Дрожащий голос дежурного сообщает, что двое заключённых совершили из клиники побег, — и Алана роняет бокал с недопитым коктейлем, который со звоном разбивается на паркете.
Лектер и Грэм. Лектер и Грэм. Лектер и Грэм.
Эта мысль бьётся в её мозгу, хотя перепуганный дежурный ещё не назвал имён.
Лектер и Грэм. Больше некому.
— Лектер и Грэм, — не подумав, говорит она вслух, — и в трубке изумлённо выдыхают.
— Доктор Блум… вы уже знаете?..
— Нет, — пальцы дрожат; ей стоит огромного труда удерживать трубку у уха. — Нет, я не знала. Просто… просто догадалась.
Дежурный ещё что-то говорит. Алана кладёт трубку — всё равно шум в ушах не позволяет ей разобрать ни слова.
Она знала. Она знала, что рано или поздно это случится.
Она знала — но всё равно продолжала руководить клиникой. Не убедила Марго, что они должны бросить проклятое поместье и уехать.
Чёртова гордыня. Чёртово тщеславие. Как же, она ведь всю жизнь мечтала стать главным врачом… она так боялась признать, что тоже может чего-то бояться, — хотя на самом деле ничего не боятся только полные дураки…
И теперь она одна. Именно в этот вечер. Рядом ни Марго, ни мальчика…
Дура! Ты хотела бы, чтобы они тоже были здесь? В этот вечер — здесь?!
Спокойно. Спокойно. Всё под контролем. У неё всегда всё под контролем. Надо только позвонить в полицию и сказать, что ей нужна защита… если они ещё не сообразили…
Или, может, лучше позвонить лично Джеку Кроуфорду…
Алана снова тянется к телефону — и в эту секунду её хватают сзади за шею и зажимают нос и рот. Шеи касается игла.
Алана пытается бороться, но всё тщетно.
Она опоздала. У неё ничто не под контролем — и никогда не было.
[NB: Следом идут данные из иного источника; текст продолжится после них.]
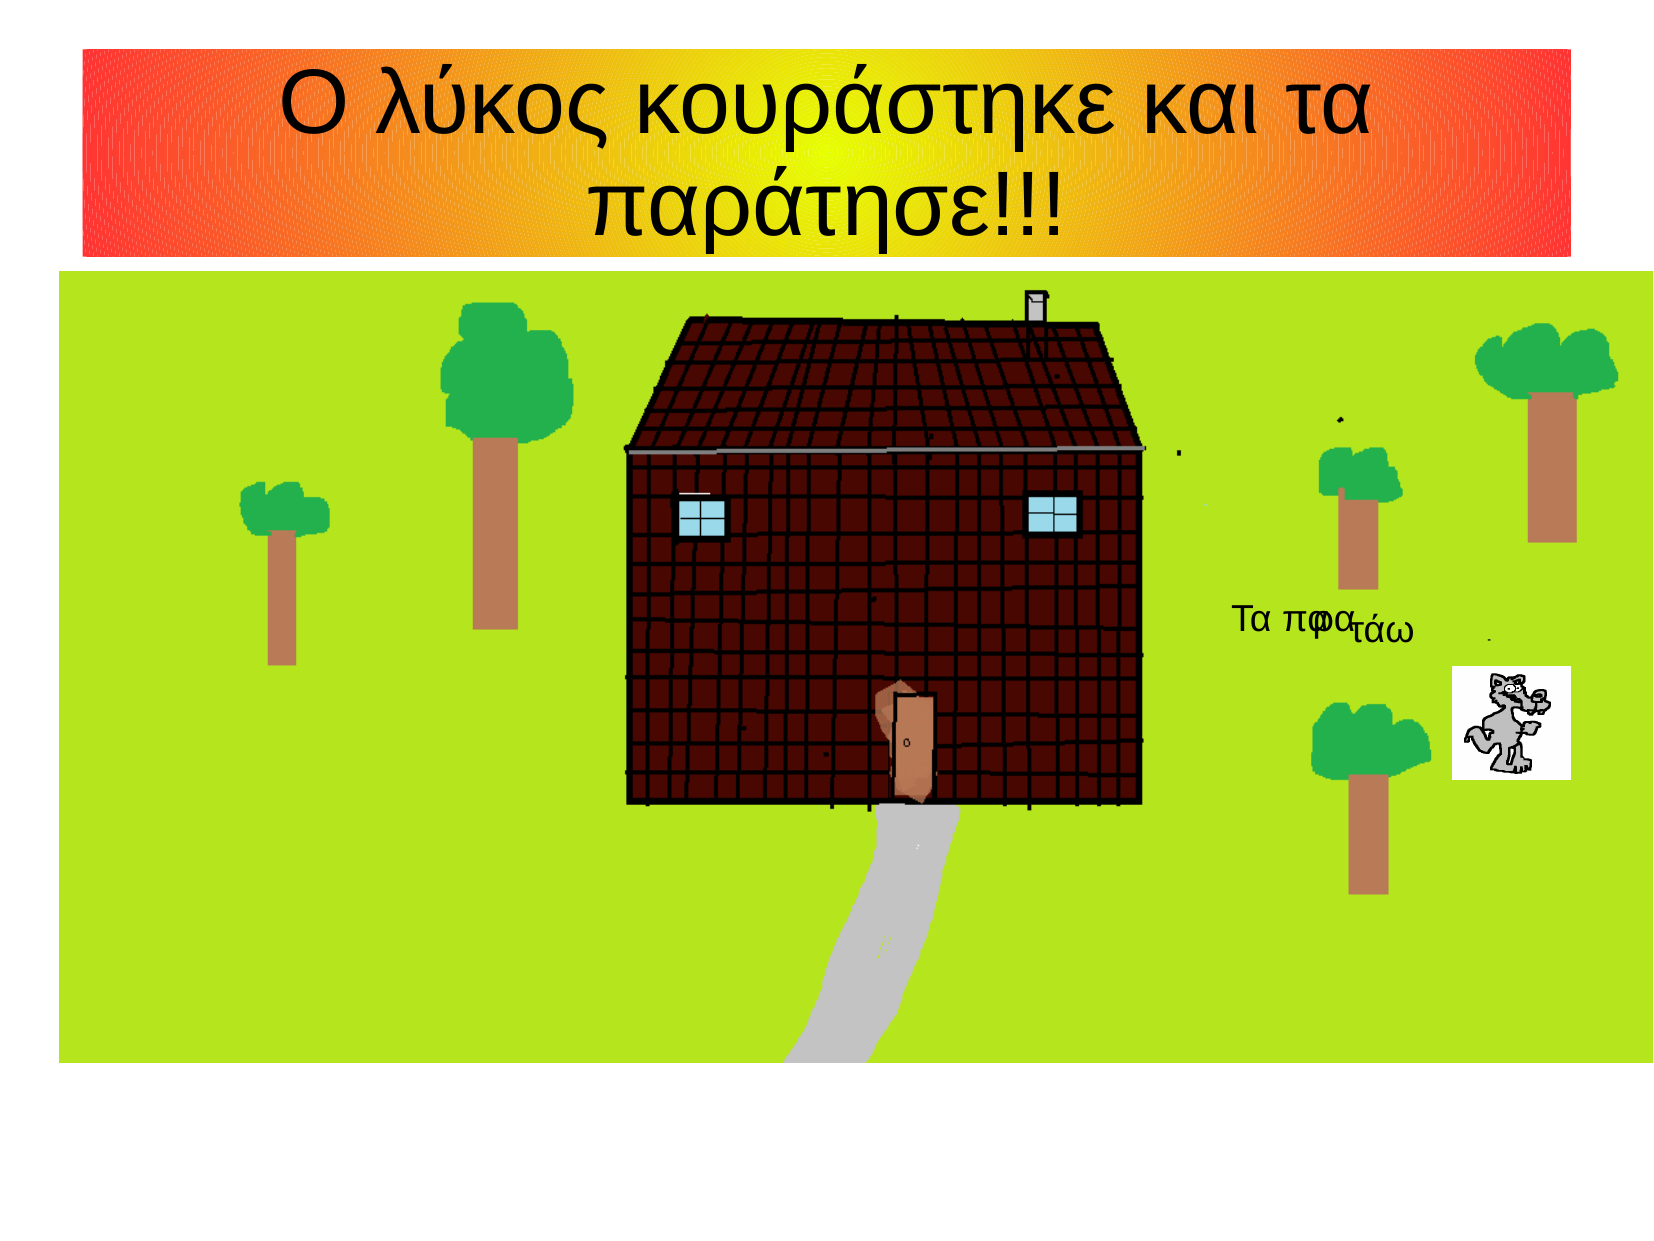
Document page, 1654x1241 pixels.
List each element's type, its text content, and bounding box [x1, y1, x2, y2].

text_box τάω [1334, 601, 1430, 659]
title Ο λύκος κουράστηκε και τα παράτησε!!! [82, 49, 1571, 257]
text_box Τα πα [1394, 590, 1548, 662]
picture [59, 271, 1654, 1063]
text_box ρα [1192, 590, 1394, 709]
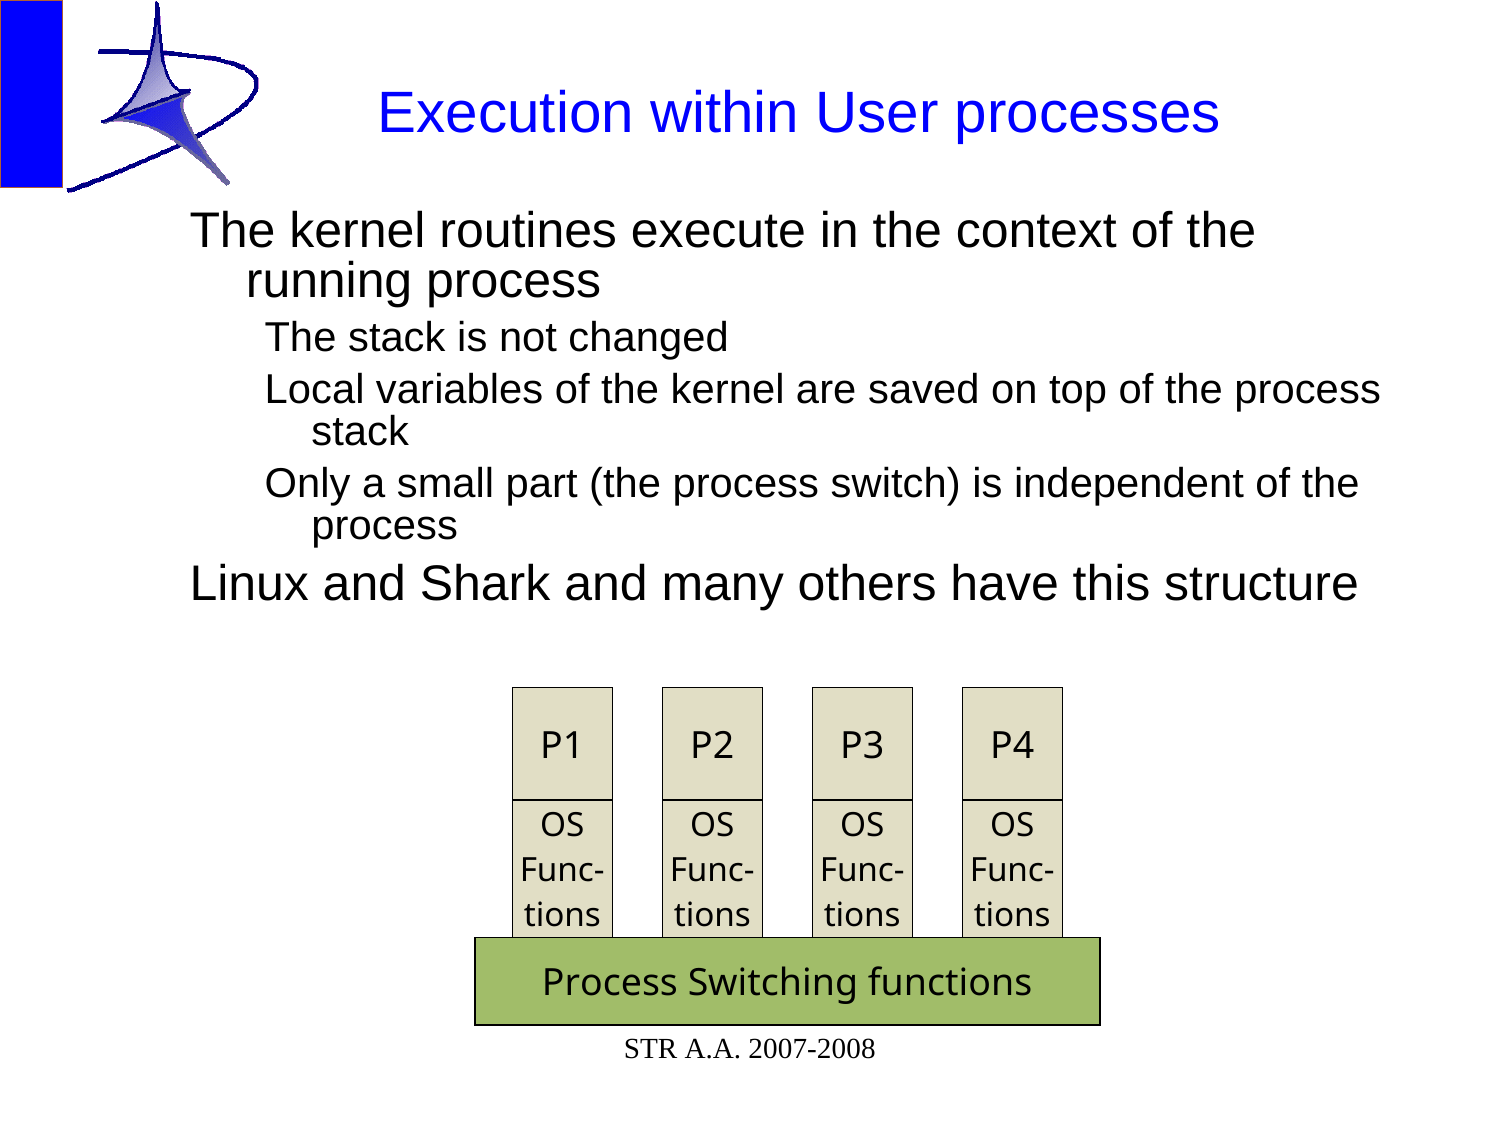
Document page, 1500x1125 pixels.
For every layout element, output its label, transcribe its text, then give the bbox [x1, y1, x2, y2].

text_box OS Func- tions [512, 800, 613, 938]
text_box P1 [512, 687, 613, 800]
picture [62, 0, 263, 197]
text_box P3 [812, 687, 913, 800]
text_box OS Func- tions [662, 800, 763, 938]
text_box P4 [962, 687, 1063, 800]
title Execution within User processes [174, 61, 1425, 164]
text_box Process Switching functions [474, 937, 1100, 1026]
text_box OS Func- tions [962, 800, 1063, 938]
list The kernel routines execute in the context of the running process The stack is not changed Local variables of the kernel are saved on top of the process stack Only a small part (the process switch) is independent of the process Linux and Shark and many others have this structure [174, 199, 1425, 675]
text_box P2 [662, 687, 763, 800]
text_box OS Func- tions [812, 800, 913, 938]
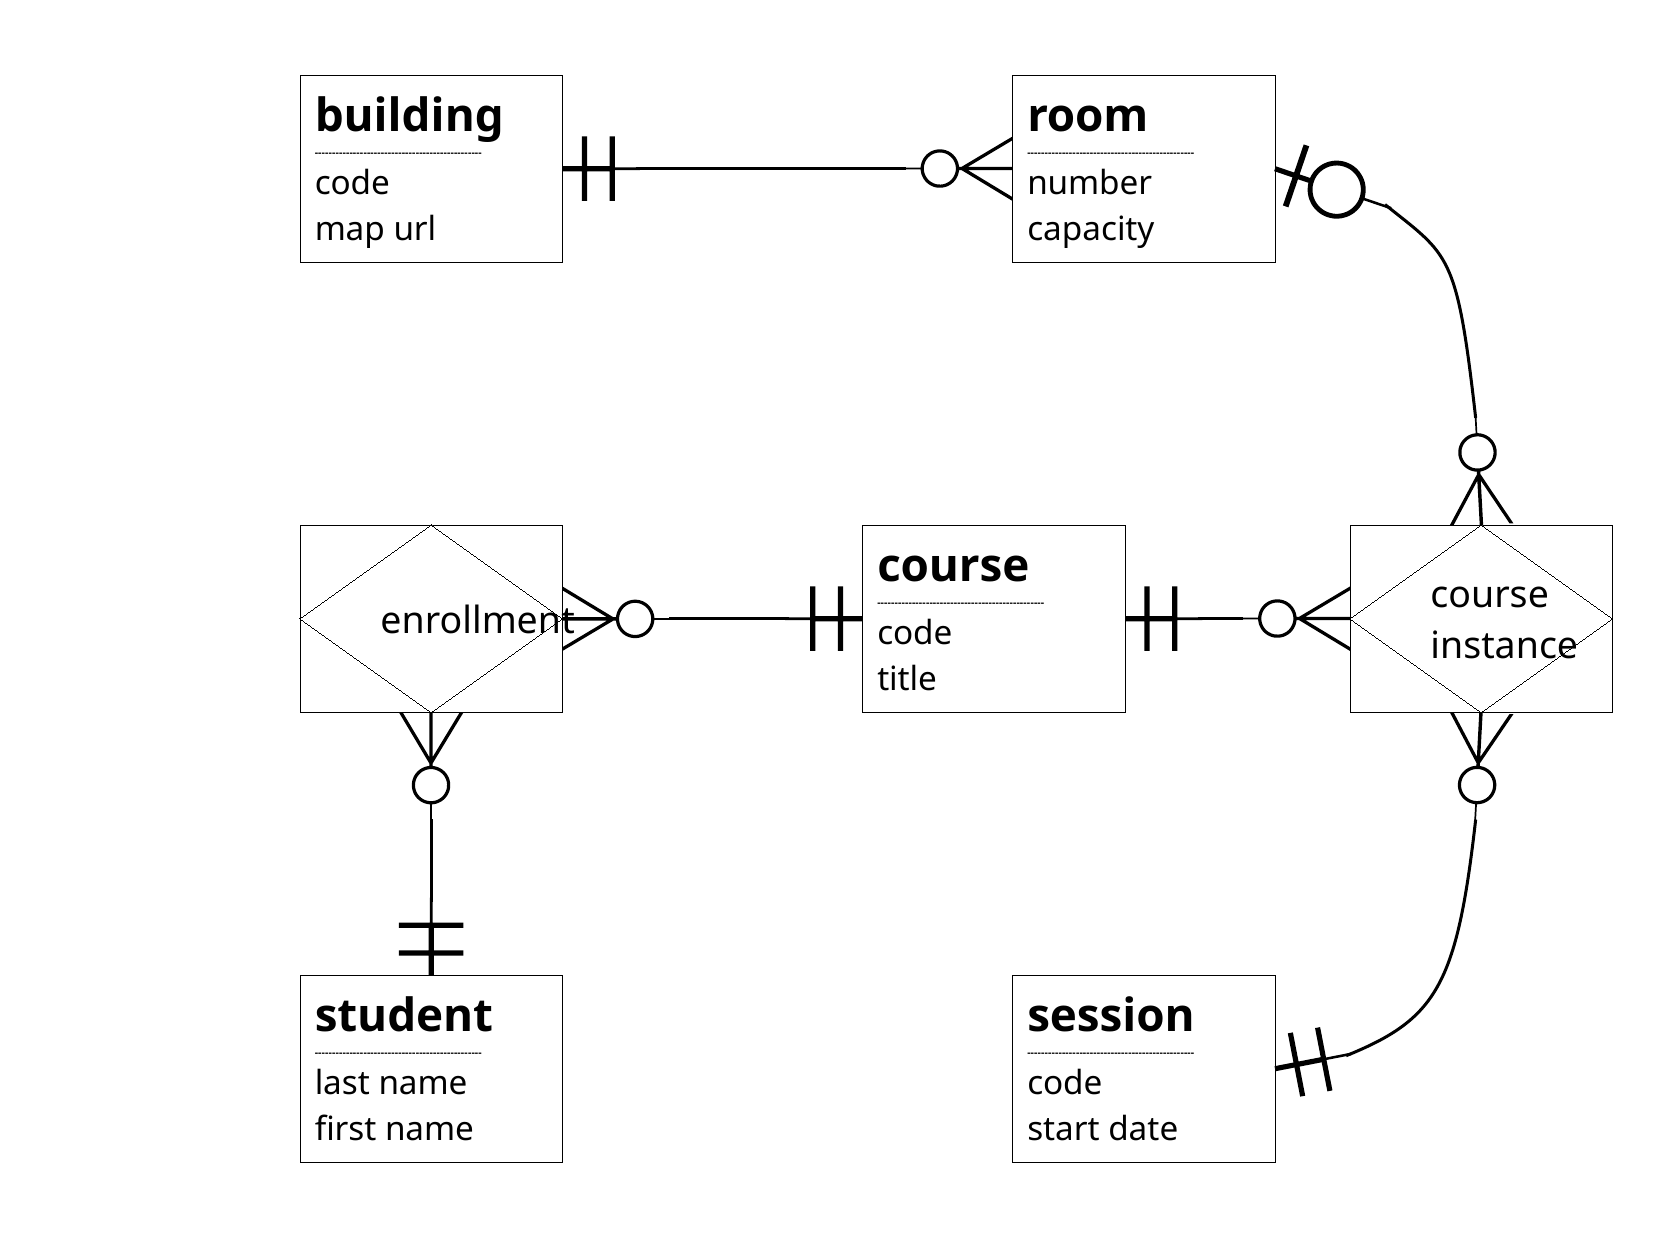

Под контролем всё только у Ганнибала Лектера.
Вместе с этой мыслью приходит темнота.
Алана приходит в себя от резкого запаха нашатырного спирта. Инстинктивно пытается приподнять руку, чтобы убрать его от лица, но руки ей не повинуются — получается только неуклюже мотнуть головой.
Запах нашатыря исчезает. Алана слышит собственный негромкий стон и чувствует, как понемногу начинает проясняться в голове.
Лектер и Грэм. Лектер и Грэм.
Ганнибал и Уилл. Когда-то она звала их по именам.
Тусклый свет где-то в стороне. Она сидит на стуле, к спине прижимается что-то похожее на толстую железную трубу, тело охватывают плотные кожаные ремни, руки прижаты к бокам.
Какой-то подвал. Прямо как в дешёвом триллере.
Не совсем в духе Ганнибала — но, в конце концов, сейчас у него нет особняка.
Алана вертит головой по сторонам — виски ломит от боли, перед глазами вспыхивают цветные пятна, — но не видит в слабом освещении ничего, кроме других железных труб.
— Ганнибал?.. — решается спросить она и тут же закашливается. Голос срывается, горло будто забито толчёным стеклом.
— Ганнибала здесь нет, Алана.
Слышится звук шагов — раз, другой, — и в полосе света появляется Уилл Грэм; уже не в оранжевой пижаме пациента лечебницы для душевнобольных преступников, а в тёмно-синей спецовке. Должно быть, изображает рабочего, чинящего что-то в этом чёртовом подвале.
Алана сглатывает отсутствующую слюну и проводит языком по сухим, как бумага, губам, пытаясь понять, рада ли она, что видит Уилла, а не Ганнибала. С одной стороны, от Ганнибала пощады можно было бы не ждать, а до Уилла, возможно, она ещё сумеет достучаться…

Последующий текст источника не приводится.